THE FIRST DAY OR TWO of Hitler’s reaction to the Allied landings in French Morocco and Algiers may have been sluggish, but he made up for it in a hurry. Nazi commandoes seized the Tunisian ports, while transport planes and ferries rushed tens of thousands of reinforcements across the Mediterranean from southern France, Sicily, and Italy.8 Once the Vichy French capitulated, the Allies under Eisenhower (at least nominally: Ike never truly asserted control over the North African battle zone) began probing east toward Algeria’s border with Tunisia while the British Eighth Army under Montgomery pushed west through the Libyan desert from Egypt.

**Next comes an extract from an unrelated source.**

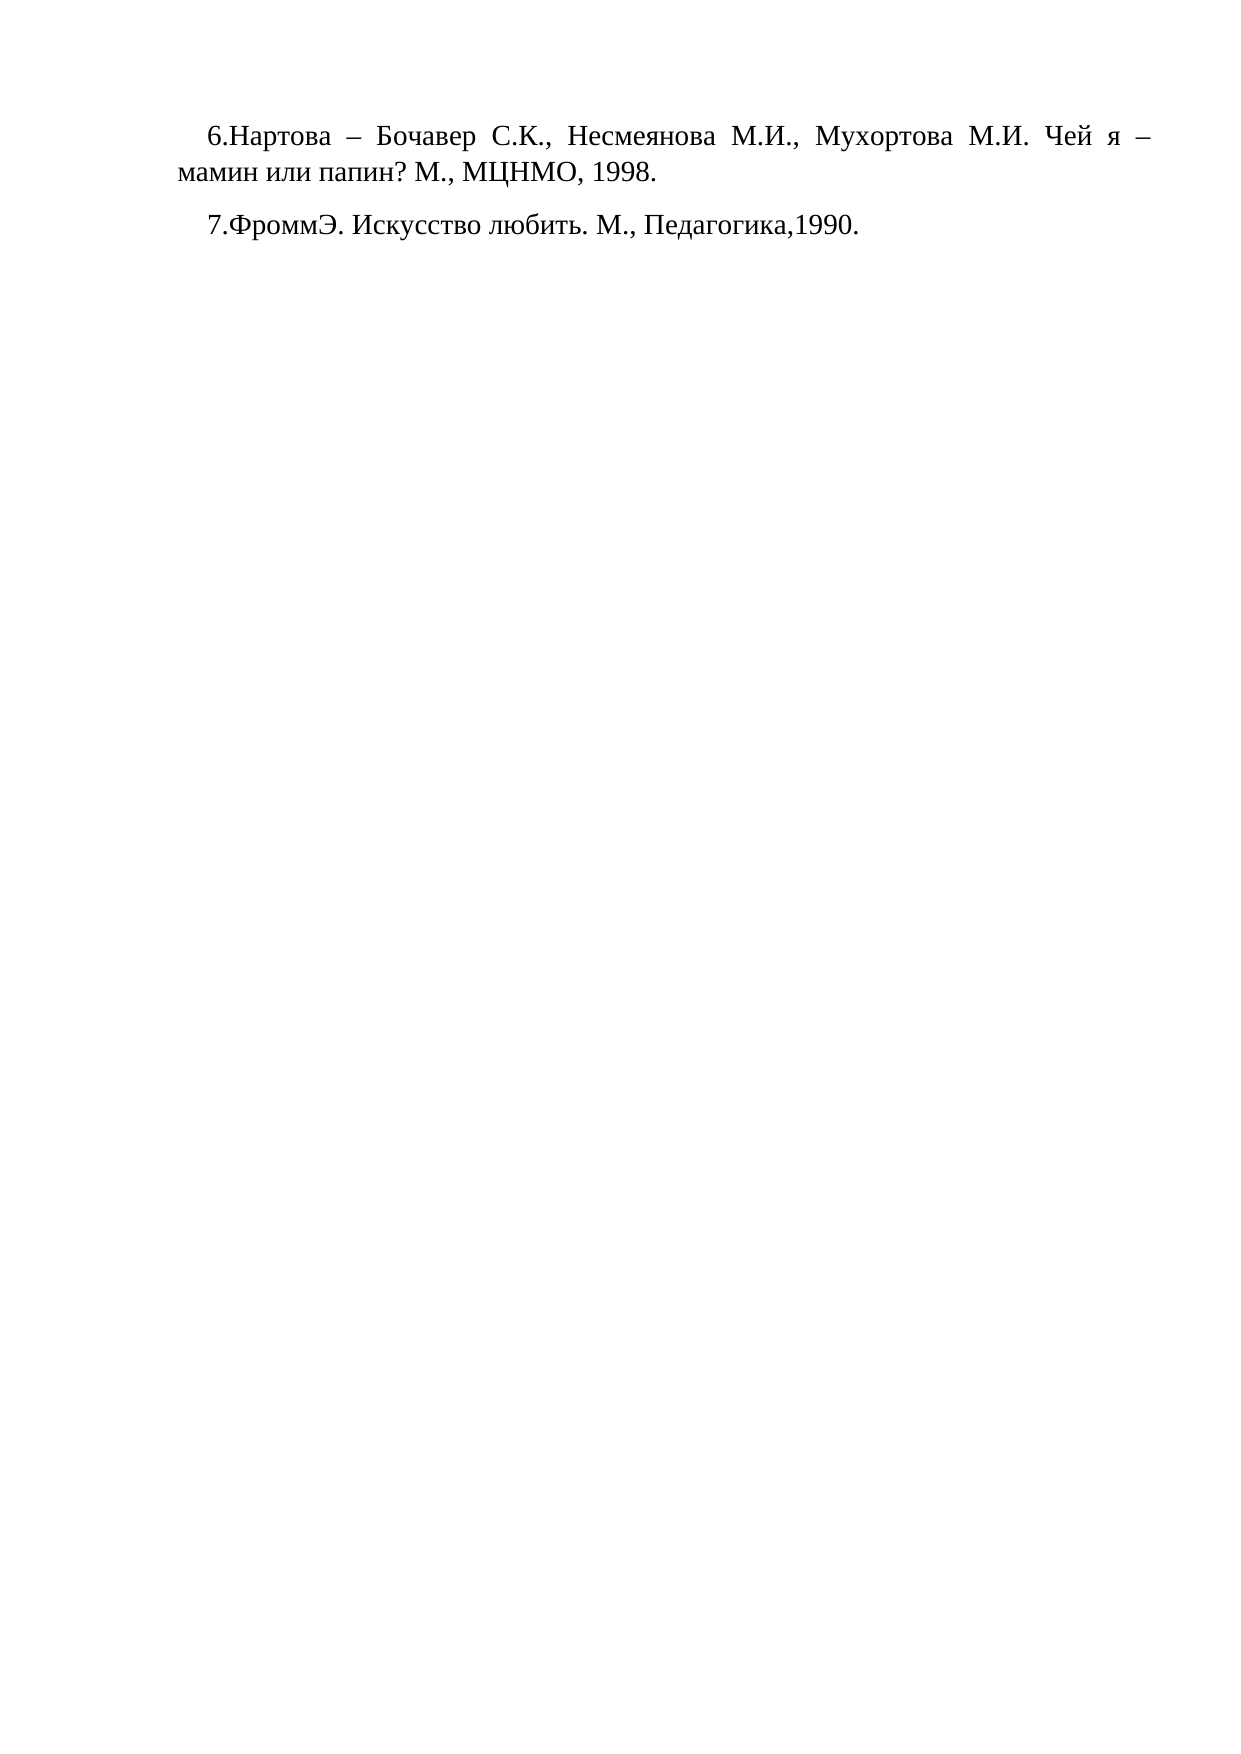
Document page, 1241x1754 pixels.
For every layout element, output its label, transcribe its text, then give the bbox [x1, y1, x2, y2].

text 7.ФроммЭ. Искусство любить. М., Педагогика,1990. [177, 207, 1152, 241]
text 6.Нартова – Бочавер С.К., Несмеянова М.И., Мухортова М.И. Чей я – мамин или папин? М., МЦНМО, 1998. [177, 118, 1152, 188]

The German high command’s gambit meant that they now had the firepower to strengthen their grip on Tunisia and disrupt the Allies’ pincer movement. It also meant Germany’s onetime wunderkind, Erwin Rommel, whom Joe Liebling wrote had a “hypnotic influence” over Hitler, had time to reassemble his Afrika Korps in the remote mountains of Tunisia, plotting ways to bedevil the Allies.9
In the midst of these Nazi machinations, Churchill and Roosevelt met in mid-January under extraordinary security several hundred miles west in Casablanca. The photo opportunities were spectacular: Wire services ran shots of FDR visiting the Ninth Infantry, Churchill and FDR touring the countryside, and bitter French rivals Charles de Gaulle and Henri Giraud exchanging a sickly handshake at the insistence of FDR, who approached byzantine geopolitics with the same cheekiness he employed to paper over differences among Democratic Party chieftains.